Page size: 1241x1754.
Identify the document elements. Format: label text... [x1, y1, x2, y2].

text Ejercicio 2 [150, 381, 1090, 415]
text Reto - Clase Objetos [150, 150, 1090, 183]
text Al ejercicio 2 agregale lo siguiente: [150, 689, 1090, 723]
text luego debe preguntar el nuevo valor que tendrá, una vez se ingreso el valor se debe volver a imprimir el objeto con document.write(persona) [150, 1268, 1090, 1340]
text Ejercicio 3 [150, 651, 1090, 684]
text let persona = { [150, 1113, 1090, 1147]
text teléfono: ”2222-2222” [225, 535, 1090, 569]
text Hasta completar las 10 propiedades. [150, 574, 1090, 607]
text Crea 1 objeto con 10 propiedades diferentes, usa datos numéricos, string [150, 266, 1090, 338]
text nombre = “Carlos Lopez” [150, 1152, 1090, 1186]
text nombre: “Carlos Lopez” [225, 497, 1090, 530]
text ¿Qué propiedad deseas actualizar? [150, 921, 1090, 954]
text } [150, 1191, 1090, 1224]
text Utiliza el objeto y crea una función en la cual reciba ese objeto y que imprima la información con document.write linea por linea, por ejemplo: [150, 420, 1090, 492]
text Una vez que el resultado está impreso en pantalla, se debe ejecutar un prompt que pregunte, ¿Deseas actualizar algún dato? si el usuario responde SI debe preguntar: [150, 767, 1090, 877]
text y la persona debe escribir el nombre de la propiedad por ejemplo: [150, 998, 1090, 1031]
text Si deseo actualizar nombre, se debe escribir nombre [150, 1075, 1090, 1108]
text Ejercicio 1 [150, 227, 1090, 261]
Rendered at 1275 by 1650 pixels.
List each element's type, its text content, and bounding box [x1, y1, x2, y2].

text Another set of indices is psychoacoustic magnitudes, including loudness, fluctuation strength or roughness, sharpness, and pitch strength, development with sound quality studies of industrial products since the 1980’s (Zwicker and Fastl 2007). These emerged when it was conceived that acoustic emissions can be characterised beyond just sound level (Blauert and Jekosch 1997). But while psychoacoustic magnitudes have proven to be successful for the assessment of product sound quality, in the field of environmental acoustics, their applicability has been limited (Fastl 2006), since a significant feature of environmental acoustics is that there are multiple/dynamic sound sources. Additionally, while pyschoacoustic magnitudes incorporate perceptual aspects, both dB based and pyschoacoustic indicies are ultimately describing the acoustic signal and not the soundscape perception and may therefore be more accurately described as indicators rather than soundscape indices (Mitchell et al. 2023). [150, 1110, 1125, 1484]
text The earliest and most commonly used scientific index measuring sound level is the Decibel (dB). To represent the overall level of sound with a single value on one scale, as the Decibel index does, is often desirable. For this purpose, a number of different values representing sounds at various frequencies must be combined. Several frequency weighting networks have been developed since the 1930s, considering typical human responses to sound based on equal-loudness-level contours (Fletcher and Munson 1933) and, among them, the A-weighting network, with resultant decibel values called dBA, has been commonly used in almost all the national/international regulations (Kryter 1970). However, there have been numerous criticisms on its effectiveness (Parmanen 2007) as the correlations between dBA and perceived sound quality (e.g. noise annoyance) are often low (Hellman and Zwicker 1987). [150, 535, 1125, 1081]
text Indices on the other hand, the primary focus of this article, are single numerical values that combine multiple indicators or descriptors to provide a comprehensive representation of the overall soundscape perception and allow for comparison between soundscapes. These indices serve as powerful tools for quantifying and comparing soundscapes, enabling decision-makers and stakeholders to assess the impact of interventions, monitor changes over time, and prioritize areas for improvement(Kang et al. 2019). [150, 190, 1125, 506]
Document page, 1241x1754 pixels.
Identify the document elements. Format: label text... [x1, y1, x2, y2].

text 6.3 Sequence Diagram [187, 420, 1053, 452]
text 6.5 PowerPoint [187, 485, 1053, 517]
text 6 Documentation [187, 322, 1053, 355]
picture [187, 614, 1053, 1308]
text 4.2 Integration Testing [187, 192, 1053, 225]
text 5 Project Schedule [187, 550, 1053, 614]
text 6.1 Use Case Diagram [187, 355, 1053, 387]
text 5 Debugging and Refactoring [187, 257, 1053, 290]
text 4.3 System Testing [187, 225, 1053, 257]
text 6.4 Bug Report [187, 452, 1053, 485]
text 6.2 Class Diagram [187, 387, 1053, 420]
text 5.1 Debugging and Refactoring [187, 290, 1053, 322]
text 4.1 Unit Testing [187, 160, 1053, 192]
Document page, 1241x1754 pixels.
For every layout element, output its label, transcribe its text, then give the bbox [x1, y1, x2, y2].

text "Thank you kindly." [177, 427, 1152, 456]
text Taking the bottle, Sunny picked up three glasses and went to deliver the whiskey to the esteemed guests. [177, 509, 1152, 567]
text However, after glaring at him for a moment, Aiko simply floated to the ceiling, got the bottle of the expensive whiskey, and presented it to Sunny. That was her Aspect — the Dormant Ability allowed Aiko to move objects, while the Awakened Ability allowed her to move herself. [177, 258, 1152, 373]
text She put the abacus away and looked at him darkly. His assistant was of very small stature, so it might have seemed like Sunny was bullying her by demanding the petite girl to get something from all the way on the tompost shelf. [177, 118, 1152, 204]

Exercise directions: Set the listing down again in full, exactly as it was given.

Answer space:
Page size: 1241x1754.
Identify the document elements. Format: label text... [x1, y1, x2, y2].

text Ejercicio 2 [150, 381, 1090, 415]
text Reto - Clase Objetos [150, 150, 1090, 183]
text Al ejercicio 2 agregale lo siguiente: [150, 689, 1090, 723]
text luego debe preguntar el nuevo valor que tendrá, una vez se ingreso el valor se debe volver a imprimir el objeto con document.write(persona) [150, 1268, 1090, 1340]
text Ejercicio 3 [150, 651, 1090, 684]
text let persona = { [150, 1113, 1090, 1147]
text teléfono: ”2222-2222” [225, 535, 1090, 569]
text Hasta completar las 10 propiedades. [150, 574, 1090, 607]
text Crea 1 objeto con 10 propiedades diferentes, usa datos numéricos, string [150, 266, 1090, 338]
text nombre = “Carlos Lopez” [150, 1152, 1090, 1186]
text nombre: “Carlos Lopez” [225, 497, 1090, 530]
text ¿Qué propiedad deseas actualizar? [150, 921, 1090, 954]
text } [150, 1191, 1090, 1224]
text Utiliza el objeto y crea una función en la cual reciba ese objeto y que imprima la información con document.write linea por linea, por ejemplo: [150, 420, 1090, 492]
text Una vez que el resultado está impreso en pantalla, se debe ejecutar un prompt que pregunte, ¿Deseas actualizar algún dato? si el usuario responde SI debe preguntar: [150, 767, 1090, 877]
text y la persona debe escribir el nombre de la propiedad por ejemplo: [150, 998, 1090, 1031]
text Si deseo actualizar nombre, se debe escribir nombre [150, 1075, 1090, 1108]
text Ejercicio 1 [150, 227, 1090, 261]
Rendered at 1275 by 1650 pixels.
List each element's type, its text content, and bounding box [x1, y1, x2, y2].

text Another set of indices is psychoacoustic magnitudes, including loudness, fluctuation strength or roughness, sharpness, and pitch strength, development with sound quality studies of industrial products since the 1980’s (Zwicker and Fastl 2007). These emerged when it was conceived that acoustic emissions can be characterised beyond just sound level (Blauert and Jekosch 1997). But while psychoacoustic magnitudes have proven to be successful for the assessment of product sound quality, in the field of environmental acoustics, their applicability has been limited (Fastl 2006), since a significant feature of environmental acoustics is that there are multiple/dynamic sound sources. Additionally, while pyschoacoustic magnitudes incorporate perceptual aspects, both dB based and pyschoacoustic indicies are ultimately describing the acoustic signal and not the soundscape perception and may therefore be more accurately described as indicators rather than soundscape indices (Mitchell et al. 2023). [150, 1110, 1125, 1484]
text The earliest and most commonly used scientific index measuring sound level is the Decibel (dB). To represent the overall level of sound with a single value on one scale, as the Decibel index does, is often desirable. For this purpose, a number of different values representing sounds at various frequencies must be combined. Several frequency weighting networks have been developed since the 1930s, considering typical human responses to sound based on equal-loudness-level contours (Fletcher and Munson 1933) and, among them, the A-weighting network, with resultant decibel values called dBA, has been commonly used in almost all the national/international regulations (Kryter 1970). However, there have been numerous criticisms on its effectiveness (Parmanen 2007) as the correlations between dBA and perceived sound quality (e.g. noise annoyance) are often low (Hellman and Zwicker 1987). [150, 535, 1125, 1081]
text Indices on the other hand, the primary focus of this article, are single numerical values that combine multiple indicators or descriptors to provide a comprehensive representation of the overall soundscape perception and allow for comparison between soundscapes. These indices serve as powerful tools for quantifying and comparing soundscapes, enabling decision-makers and stakeholders to assess the impact of interventions, monitor changes over time, and prioritize areas for improvement(Kang et al. 2019). [150, 190, 1125, 506]
Document page, 1241x1754 pixels.
Identify the document elements. Format: label text... [x1, y1, x2, y2].

text 6.3 Sequence Diagram [187, 420, 1053, 452]
text 6.5 PowerPoint [187, 485, 1053, 517]
text 6 Documentation [187, 322, 1053, 355]
picture [187, 614, 1053, 1308]
text 4.2 Integration Testing [187, 192, 1053, 225]
text 5 Project Schedule [187, 550, 1053, 614]
text 6.1 Use Case Diagram [187, 355, 1053, 387]
text 5 Debugging and Refactoring [187, 257, 1053, 290]
text 4.3 System Testing [187, 225, 1053, 257]
text 6.4 Bug Report [187, 452, 1053, 485]
text 6.2 Class Diagram [187, 387, 1053, 420]
text 5.1 Debugging and Refactoring [187, 290, 1053, 322]
text 4.1 Unit Testing [187, 160, 1053, 192]
Document page, 1241x1754 pixels.
For every layout element, output its label, transcribe its text, then give the bbox [x1, y1, x2, y2].

text "Thank you kindly." [177, 427, 1152, 456]
text Taking the bottle, Sunny picked up three glasses and went to deliver the whiskey to the esteemed guests. [177, 509, 1152, 567]
text However, after glaring at him for a moment, Aiko simply floated to the ceiling, got the bottle of the expensive whiskey, and presented it to Sunny. That was her Aspect — the Dormant Ability allowed Aiko to move objects, while the Awakened Ability allowed her to move herself. [177, 258, 1152, 373]
text She put the abacus away and looked at him darkly. His assistant was of very small stature, so it might have seemed like Sunny was bullying her by demanding the petite girl to get something from all the way on the tompost shelf. [177, 118, 1152, 204]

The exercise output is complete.